- **Short problem**: Reproduce word for word the part of the passage about the evangelist on the village green that runs from "Many years ago, Ebenezer" to "of his man.".

— start of Excerpt provided —

VII

Many years ago, Ebenezer Wooton, an earnest but eccentric evangelist, was conducting a series of summer evening services on the village green at Lidford Brook. The last meeting had been held; the crowd was melting slowly away; and the evangelist was engaged in taking down the marquee. All at once a young fellow approached him and asked, casually rather than earnestly, 'Mr. Wooton, what must I do to be saved?' The preacher took the measure of his man.

'Too late!' he said, in a matter of fact kind of way, glancing up from a somewhat obstinate tent-peg with which he was struggling. 'Too late, my friend, too late!' The young fellow was startled.

— end of Excerpt provided —
— start of Information given —

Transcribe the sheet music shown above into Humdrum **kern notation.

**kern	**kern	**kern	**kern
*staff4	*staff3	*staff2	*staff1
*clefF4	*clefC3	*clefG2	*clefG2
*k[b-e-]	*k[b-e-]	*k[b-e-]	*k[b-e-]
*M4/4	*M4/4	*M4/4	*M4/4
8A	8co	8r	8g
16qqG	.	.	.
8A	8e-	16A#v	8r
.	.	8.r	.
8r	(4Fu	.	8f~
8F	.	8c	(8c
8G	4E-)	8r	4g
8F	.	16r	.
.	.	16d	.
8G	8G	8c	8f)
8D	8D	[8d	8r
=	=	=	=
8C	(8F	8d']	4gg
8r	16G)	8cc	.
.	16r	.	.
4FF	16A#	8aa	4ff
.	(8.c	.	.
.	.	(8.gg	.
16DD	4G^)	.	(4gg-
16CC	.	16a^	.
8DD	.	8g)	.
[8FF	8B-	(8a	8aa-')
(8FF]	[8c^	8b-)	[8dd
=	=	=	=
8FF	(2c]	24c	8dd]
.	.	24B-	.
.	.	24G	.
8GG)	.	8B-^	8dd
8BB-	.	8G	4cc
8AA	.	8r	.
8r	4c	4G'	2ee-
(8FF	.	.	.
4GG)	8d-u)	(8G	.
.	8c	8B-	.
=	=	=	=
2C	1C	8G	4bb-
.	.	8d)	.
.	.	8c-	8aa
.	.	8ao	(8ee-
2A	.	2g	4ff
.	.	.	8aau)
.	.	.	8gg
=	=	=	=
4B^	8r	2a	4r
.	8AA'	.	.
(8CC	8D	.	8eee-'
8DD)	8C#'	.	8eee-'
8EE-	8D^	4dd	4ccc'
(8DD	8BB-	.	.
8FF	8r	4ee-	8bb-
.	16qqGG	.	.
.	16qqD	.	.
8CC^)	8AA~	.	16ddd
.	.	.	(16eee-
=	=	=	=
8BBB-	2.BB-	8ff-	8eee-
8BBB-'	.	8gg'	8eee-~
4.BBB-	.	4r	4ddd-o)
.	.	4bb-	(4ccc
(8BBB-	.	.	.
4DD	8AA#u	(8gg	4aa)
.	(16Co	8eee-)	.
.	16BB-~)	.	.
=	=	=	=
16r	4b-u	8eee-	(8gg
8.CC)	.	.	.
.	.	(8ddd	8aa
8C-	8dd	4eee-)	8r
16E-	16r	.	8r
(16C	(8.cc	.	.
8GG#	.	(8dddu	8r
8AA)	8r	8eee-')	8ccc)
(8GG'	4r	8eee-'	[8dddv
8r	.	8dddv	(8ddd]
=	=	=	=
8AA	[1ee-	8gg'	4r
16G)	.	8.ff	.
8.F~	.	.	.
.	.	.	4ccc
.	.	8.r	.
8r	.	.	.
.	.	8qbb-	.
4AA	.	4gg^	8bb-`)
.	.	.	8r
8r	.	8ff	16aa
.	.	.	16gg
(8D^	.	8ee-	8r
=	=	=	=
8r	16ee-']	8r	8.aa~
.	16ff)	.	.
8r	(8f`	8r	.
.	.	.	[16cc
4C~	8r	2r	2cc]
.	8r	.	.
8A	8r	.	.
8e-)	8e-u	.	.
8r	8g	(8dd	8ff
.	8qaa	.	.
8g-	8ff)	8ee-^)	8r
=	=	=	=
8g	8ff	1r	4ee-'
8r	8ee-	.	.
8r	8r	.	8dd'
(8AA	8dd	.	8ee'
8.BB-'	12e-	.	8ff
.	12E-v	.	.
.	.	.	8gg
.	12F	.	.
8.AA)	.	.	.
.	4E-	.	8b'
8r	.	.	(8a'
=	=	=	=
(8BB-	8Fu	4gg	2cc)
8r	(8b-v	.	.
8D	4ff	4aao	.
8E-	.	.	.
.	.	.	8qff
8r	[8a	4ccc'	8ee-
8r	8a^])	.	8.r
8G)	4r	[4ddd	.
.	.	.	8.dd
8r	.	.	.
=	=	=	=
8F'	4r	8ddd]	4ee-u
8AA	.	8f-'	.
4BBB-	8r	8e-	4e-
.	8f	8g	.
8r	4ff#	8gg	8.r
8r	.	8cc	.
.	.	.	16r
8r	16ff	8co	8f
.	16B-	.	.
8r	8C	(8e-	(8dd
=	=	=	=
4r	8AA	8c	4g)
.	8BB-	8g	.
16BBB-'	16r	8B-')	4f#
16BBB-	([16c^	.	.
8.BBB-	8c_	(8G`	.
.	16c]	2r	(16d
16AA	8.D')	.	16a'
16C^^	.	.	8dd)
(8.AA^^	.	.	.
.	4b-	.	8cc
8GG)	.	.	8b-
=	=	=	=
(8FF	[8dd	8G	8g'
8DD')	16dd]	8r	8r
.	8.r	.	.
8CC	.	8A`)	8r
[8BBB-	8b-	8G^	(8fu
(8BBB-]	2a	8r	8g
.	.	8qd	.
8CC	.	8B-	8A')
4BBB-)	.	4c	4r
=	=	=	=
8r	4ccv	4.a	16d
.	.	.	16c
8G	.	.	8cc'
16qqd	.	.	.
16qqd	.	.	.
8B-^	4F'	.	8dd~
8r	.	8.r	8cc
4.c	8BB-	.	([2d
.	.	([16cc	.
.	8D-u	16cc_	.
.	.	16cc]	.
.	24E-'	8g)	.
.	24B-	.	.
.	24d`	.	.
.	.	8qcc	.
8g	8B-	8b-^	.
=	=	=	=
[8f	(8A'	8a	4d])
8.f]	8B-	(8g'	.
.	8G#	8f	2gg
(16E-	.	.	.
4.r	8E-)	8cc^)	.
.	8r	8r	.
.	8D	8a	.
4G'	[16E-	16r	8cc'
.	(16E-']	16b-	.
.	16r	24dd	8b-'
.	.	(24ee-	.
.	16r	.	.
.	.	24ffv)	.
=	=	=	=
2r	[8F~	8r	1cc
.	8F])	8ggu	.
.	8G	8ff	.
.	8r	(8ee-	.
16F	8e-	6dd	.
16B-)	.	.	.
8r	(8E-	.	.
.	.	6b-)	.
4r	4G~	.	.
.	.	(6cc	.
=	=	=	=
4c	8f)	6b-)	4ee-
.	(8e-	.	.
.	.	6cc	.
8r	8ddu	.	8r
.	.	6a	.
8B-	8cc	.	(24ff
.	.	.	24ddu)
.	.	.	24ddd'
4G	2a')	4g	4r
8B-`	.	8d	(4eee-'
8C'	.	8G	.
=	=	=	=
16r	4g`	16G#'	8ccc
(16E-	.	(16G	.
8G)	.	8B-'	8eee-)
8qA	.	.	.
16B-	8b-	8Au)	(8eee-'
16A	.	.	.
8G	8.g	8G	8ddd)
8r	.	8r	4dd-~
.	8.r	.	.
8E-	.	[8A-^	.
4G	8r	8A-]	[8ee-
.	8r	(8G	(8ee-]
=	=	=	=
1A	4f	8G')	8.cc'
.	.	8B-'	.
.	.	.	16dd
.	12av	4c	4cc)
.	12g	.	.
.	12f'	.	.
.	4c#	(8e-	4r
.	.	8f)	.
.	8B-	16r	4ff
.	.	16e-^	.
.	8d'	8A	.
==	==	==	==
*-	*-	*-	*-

— end of Information given —

- **Reply to the task**:
Many years ago, Ebenezer Wooton, an earnest but eccentric evangelist, was conducting a series of summer evening services on the village green at Lidford Brook. The last meeting had been held; the crowd was melting slowly away; and the evangelist was engaged in taking down the marquee. All at once a young fellow approached him and asked, casually rather than earnestly, 'Mr. Wooton, what must I do to be saved?' The preacher took the measure of his man.